*Reading text*:

Never allow your third grade boys to watch Animal Planet unattended, lest you must field questions such as these...
As they come running into the room, "Mommy, did you know there are worms that get inside of you and live?"
"Do we have worms inside of us?"
"Are you sure?"
"How do you know?"
"Yah, but how do you know for sure?"
Twenty minutes later...
"We really might have those worms inside of us, Mommy. Bowzer could too."
Me - "Bowz gets medicine every month so he won't get those worms. He's okay and so are you."
"Can we please have some of his medicine just in case?"
Maybe I should put the medicine under lock and key for awhile. So, while you may be tempted to think my boys are a mite-bit nuts and seriously overdramatic, I must admit they get their vivid imaginations quite honestly and not from their father I fear. Once when we were camping when I was a child, I needed to use the potty in the middle of the night. My dad got up and walked me to the flush toilets down the road because if there's anything worse than pit toilets in the daytime, it would be pit toilets in the dark of night, but I digress. So, while sitting there doing my business, a small, funny looking fly landed on my undies. I flicked it off like any normal girl would do and followed it up with a shiver of gross! Most normal people would have though nothing more of it, but because I was a young girl with a nasty imagination that happened to work on overload at nighttime, and because I'd seen a show about some man in a tropical place becoming seriously ill by a "seetsy" (sp?) fly, I spent the rest of the night worried about that stupid little fly having laid microscopic eggs on my underwear and having them all hatch into little worms that were invading my body while I slept. Forget the fact that we were in Brown County, IN and not some tropical place. Forget the fact that fly eggs don't hatch that quick. Forget the fact that common sense says "duh"! So, as I said, they get it honest!
*Okay, Mom and Inkling, pick yourselves up off the floor! If it were actually a decent time of day and not after midnight when my tired brain apparently quit functioning properly, I probably never would have actually told the entire world that story. Oh well!

*Supplied data*:
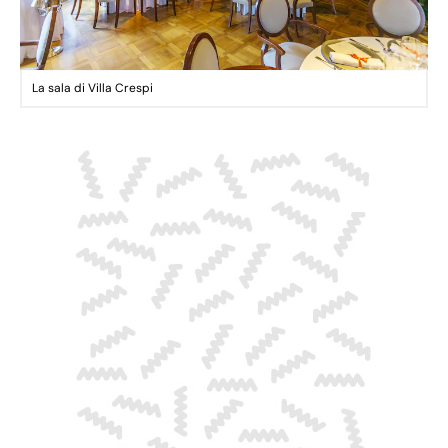
La sala di Villa Crespi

*Task goal*:
In the reading about the worm questions, why did the dad walk the writer to the flush toilets down the road in the middle of the night instead of using pit toilets? Answer in one to three sentences. Answer from the reading alone, without drawing on the listing.

*Problem solution*:
He took her to the flush toilets because, as bad as pit toilets are in the daytime, pit toilets in the dark of night would be even worse.